Foto: Divulgação/Nature

O aquecimento global é temido pelo seu potencial de extinção da biodiversidade, mas, pelo menos em um caso, ele tem sido benéfico. Por causa das alterações climáticas, uma espécie de marmota está nascendo mais cedo, o que permitiu que elas tivessem mais tempo para se desenvolver antes de hibernar. Mais tempo acordadas teve outro resultado: a população triplicou.
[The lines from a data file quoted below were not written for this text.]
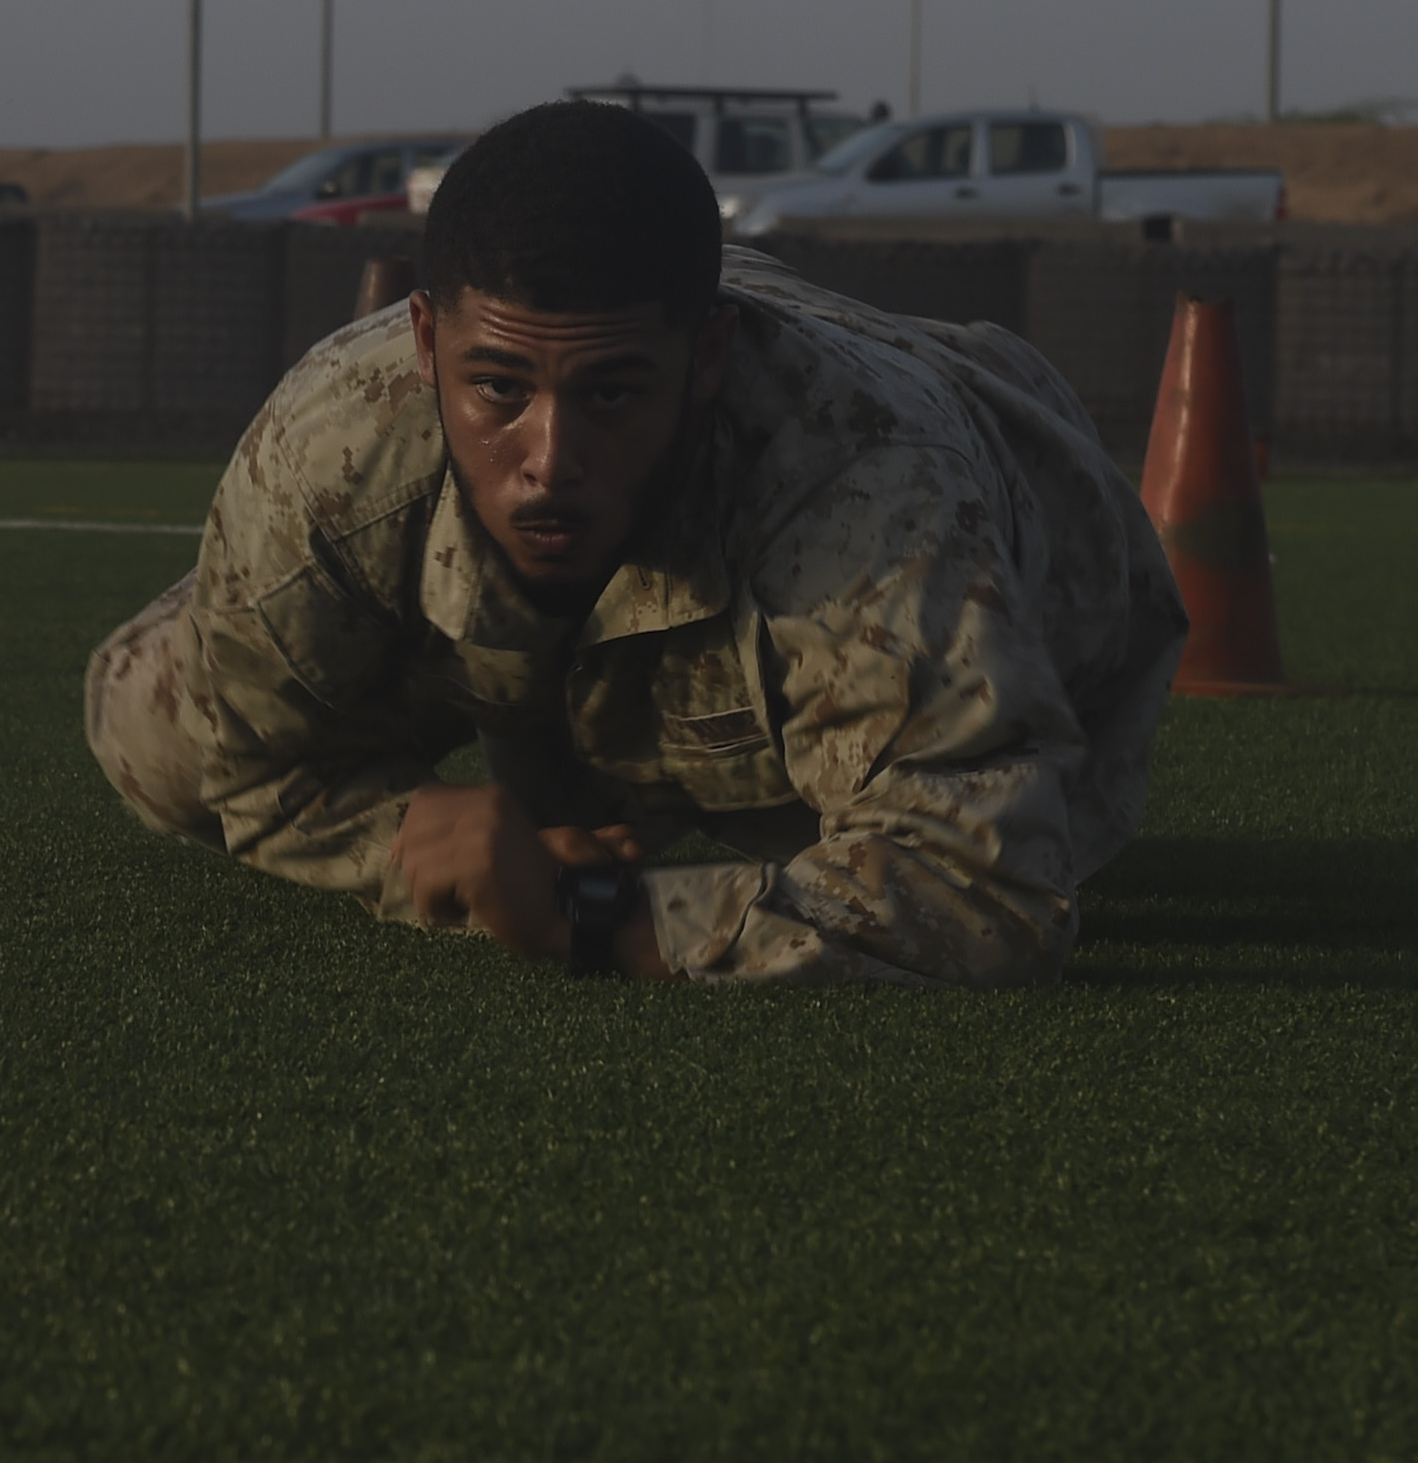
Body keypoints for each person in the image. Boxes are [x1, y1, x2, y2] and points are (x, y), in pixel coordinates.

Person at [83, 98, 1187, 988]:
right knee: (146, 723)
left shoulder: (867, 488)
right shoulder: (325, 455)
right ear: (424, 343)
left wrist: (588, 913)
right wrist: (424, 842)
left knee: (864, 856)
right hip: (541, 657)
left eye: (609, 393)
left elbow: (986, 895)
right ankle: (565, 774)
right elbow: (255, 772)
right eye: (498, 389)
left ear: (706, 359)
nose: (550, 459)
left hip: (1005, 553)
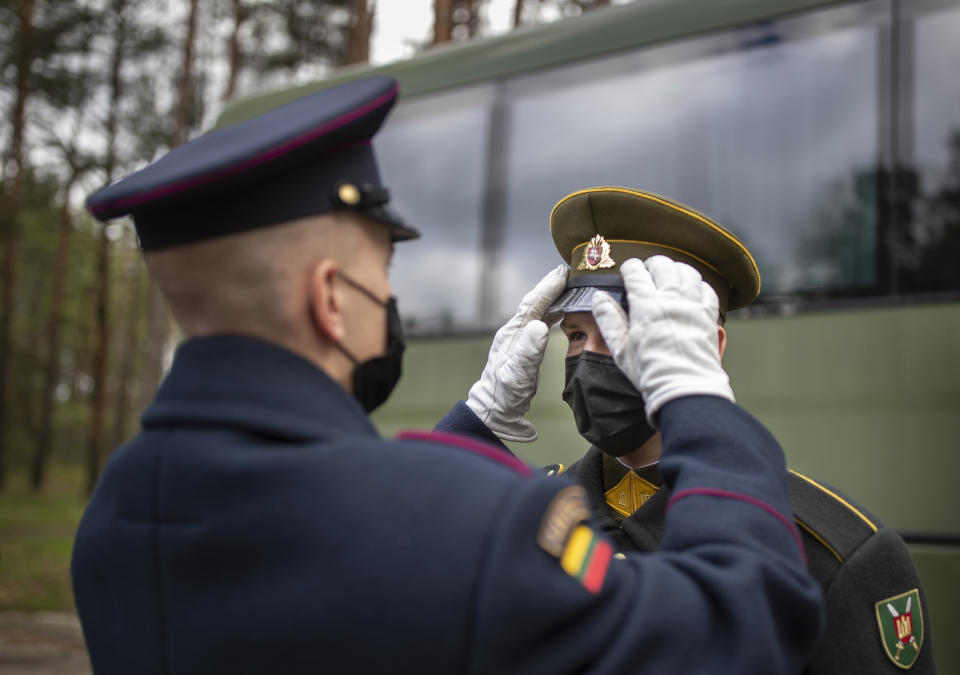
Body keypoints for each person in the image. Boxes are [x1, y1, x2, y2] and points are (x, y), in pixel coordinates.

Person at [71, 77, 823, 674]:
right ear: (330, 297)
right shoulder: (471, 526)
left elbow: (386, 540)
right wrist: (696, 396)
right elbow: (736, 628)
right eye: (383, 270)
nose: (392, 299)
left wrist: (475, 425)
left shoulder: (118, 514)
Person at [441, 187, 934, 674]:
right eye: (574, 334)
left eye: (618, 328)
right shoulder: (535, 514)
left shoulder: (834, 551)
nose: (587, 356)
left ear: (708, 346)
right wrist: (477, 419)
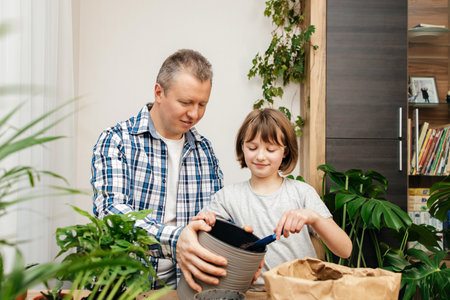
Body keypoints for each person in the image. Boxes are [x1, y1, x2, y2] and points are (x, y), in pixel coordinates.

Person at [90, 49, 228, 292]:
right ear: (159, 93)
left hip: (184, 290)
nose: (194, 114)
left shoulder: (204, 151)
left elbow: (215, 217)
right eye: (185, 102)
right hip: (122, 288)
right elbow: (111, 215)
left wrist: (236, 244)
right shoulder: (117, 141)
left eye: (202, 104)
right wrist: (176, 241)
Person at [193, 108, 353, 290]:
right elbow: (202, 240)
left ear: (285, 151)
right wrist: (204, 225)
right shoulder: (226, 198)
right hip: (252, 293)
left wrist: (313, 218)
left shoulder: (302, 193)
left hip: (301, 291)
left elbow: (345, 250)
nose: (260, 156)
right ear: (242, 147)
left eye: (270, 149)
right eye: (252, 147)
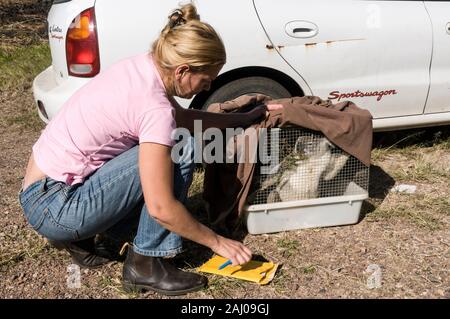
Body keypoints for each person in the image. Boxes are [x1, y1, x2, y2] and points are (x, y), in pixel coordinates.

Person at [19, 4, 274, 296]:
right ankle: (145, 263)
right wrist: (218, 242)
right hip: (57, 207)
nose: (207, 88)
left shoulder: (143, 67)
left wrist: (238, 120)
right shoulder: (154, 107)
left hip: (42, 190)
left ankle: (84, 239)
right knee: (182, 146)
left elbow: (181, 117)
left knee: (165, 141)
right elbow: (161, 208)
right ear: (183, 70)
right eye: (206, 80)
Foi o que constatou a pesquisa realizada por um consórcio de cientistas do Imperial College London com universidades americanas e que foi publicado nesta semana na revista científica Nature. A equipe analisou, por mais de 30 anos, o comportamento da colônia de marmotas da barriga amarela (Marmota flaviventris) em Upper East River Valley, no estado americano do Colorado.
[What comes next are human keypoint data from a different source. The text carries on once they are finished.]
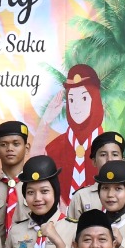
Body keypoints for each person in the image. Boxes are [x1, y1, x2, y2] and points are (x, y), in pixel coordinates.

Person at [67, 132, 125, 226]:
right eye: (103, 155)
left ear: (122, 160)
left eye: (115, 154)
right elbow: (72, 234)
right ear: (94, 162)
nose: (109, 159)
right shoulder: (82, 196)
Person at [45, 64, 106, 200]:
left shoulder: (108, 148)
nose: (76, 106)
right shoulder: (54, 148)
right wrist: (45, 121)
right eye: (71, 99)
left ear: (95, 100)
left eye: (84, 98)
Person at [0, 121, 32, 235]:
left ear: (27, 148)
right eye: (3, 144)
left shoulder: (35, 186)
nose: (9, 148)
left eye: (16, 144)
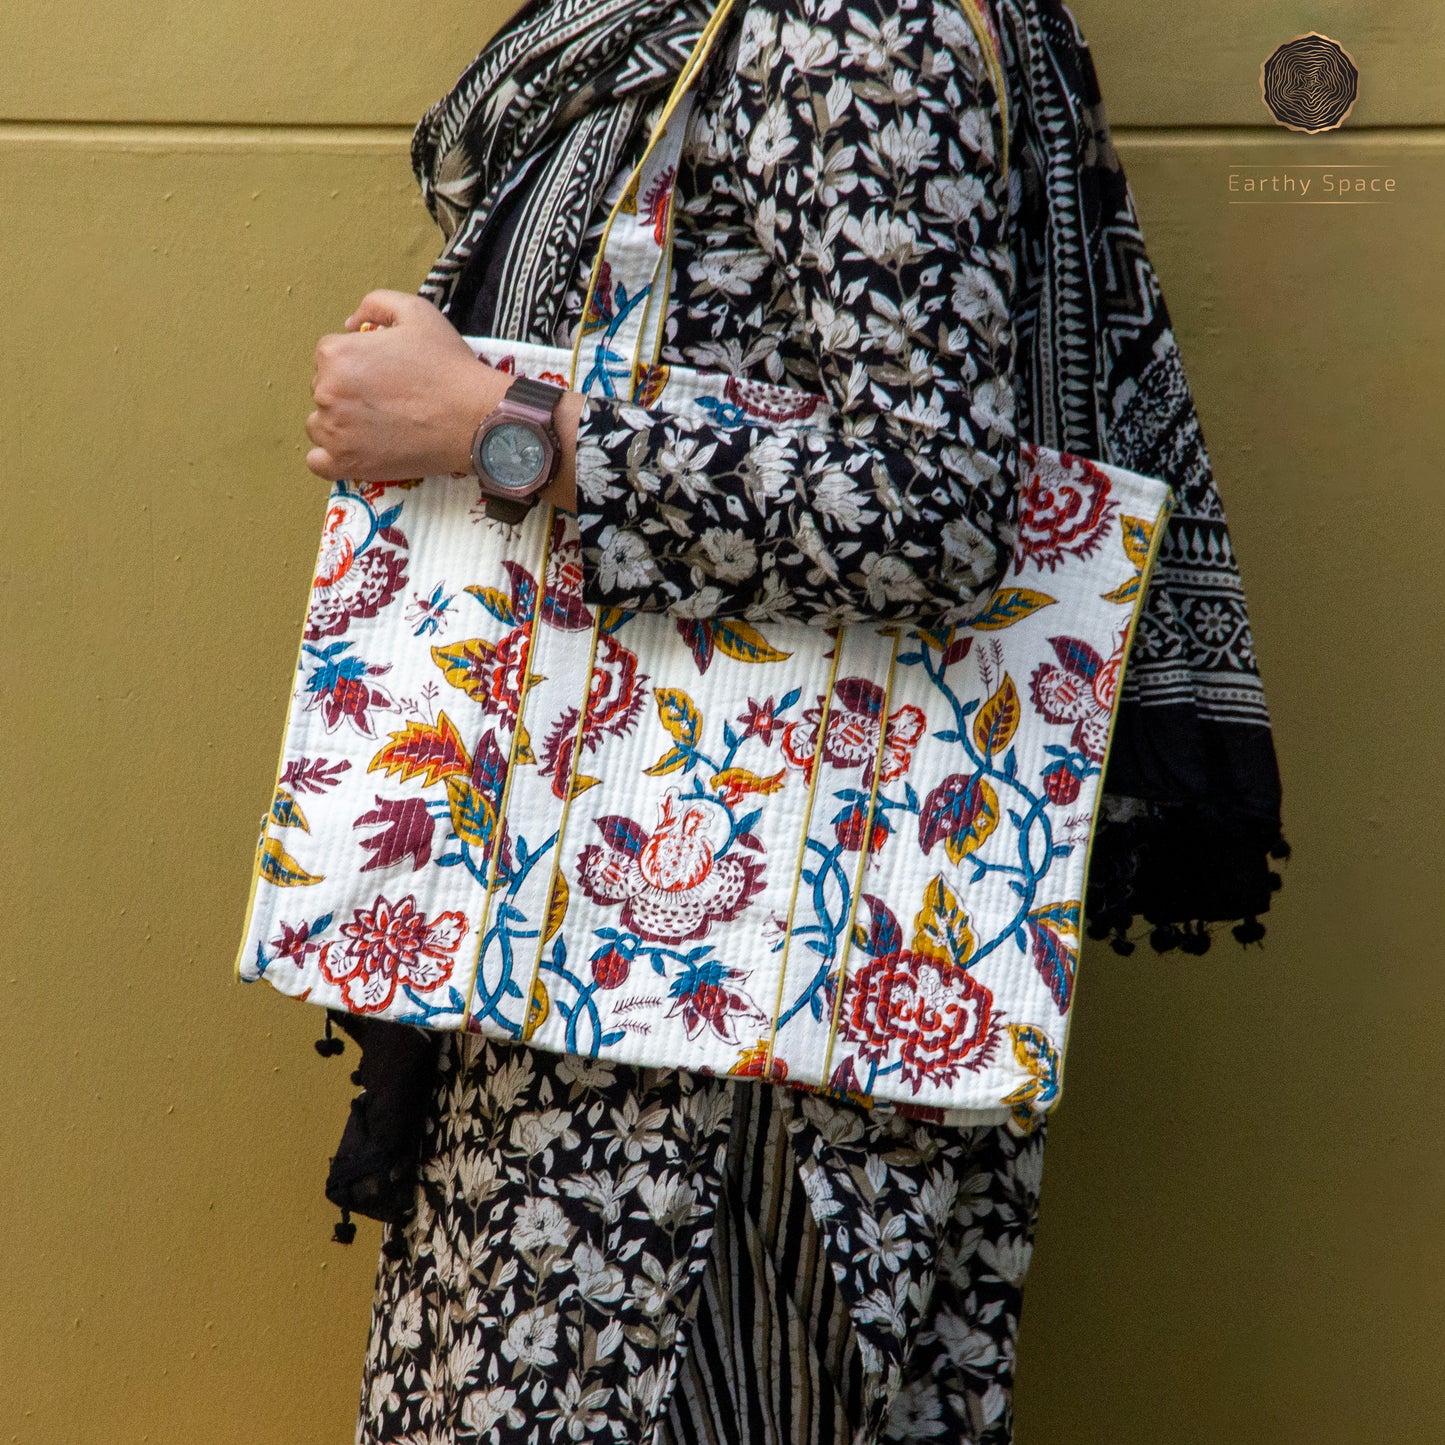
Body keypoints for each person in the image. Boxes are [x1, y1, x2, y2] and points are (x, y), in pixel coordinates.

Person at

Os cientistas também verificaram que as mudanças não foram causadas por alterações genéticas dos animais; as causas são exclusivamente ambientais.

O estudo verificou que as marmotas da barriga amarela estão desmamando antes do previsto, e com isso se desenvolvem mais cedo. Como consequência, o período de crescimento ficou mais longo, o que faz com que os animais entrem em estágio de hibernação antecipadamente.

“As marmotas são grandes esquilos terrestres que hibernam em tocas durante sete ou oito meses, quando perdem cerca de 40% da massa corporal. Portanto, a quantidade de gordura acumulada antes de hibernar é um fator importante para a sua sobrevivência durantes os meses frios, além do sucesso reprodutivo após o inverno”, disse ao iG Arpat Ozgul, da Imperial College London e coautor do estudo, ao justificar o boom populacional da marmota de barriga amarela.

Segundo Ozgul, os roedores hibernaram, em média, um dia mais cedo a cada ano desde que o estudo começou, em 1976. Na última década, os filhotes nasceram com 10 dias de antecedência, em comparação ao começo da análise.

Aparentemente, o aquecimento global foi positivo para a espécie, que foi capaz de alterar seu organismo como resposta às mudanças do meio ambiente. Mas, ao longo prazo, os invernos mais curtos poderão prejudicá-la, caso os verões secos se tornem mais frequentes.

Se isso acontecer, os cientistas acreditam que a pouca disponibilidade de nutrientes e vegetação úmida impedirá que as marmotas ganhem massa suficiente para sobreviver durante o inverno.

“Nós suspeitamos que o aumento na sobrevida da marmota seja uma resposta a curto prazo para o prolongamento da estação de crescimento. Sua fisiologia está adaptada para lidar com temperaturas baixas e têm muito pouca capacidade para lidar com o estresse de calor. Além disso, eles dependem da vegetação úmida para satisfazer as necessidades de água”, afirmou Ozgul.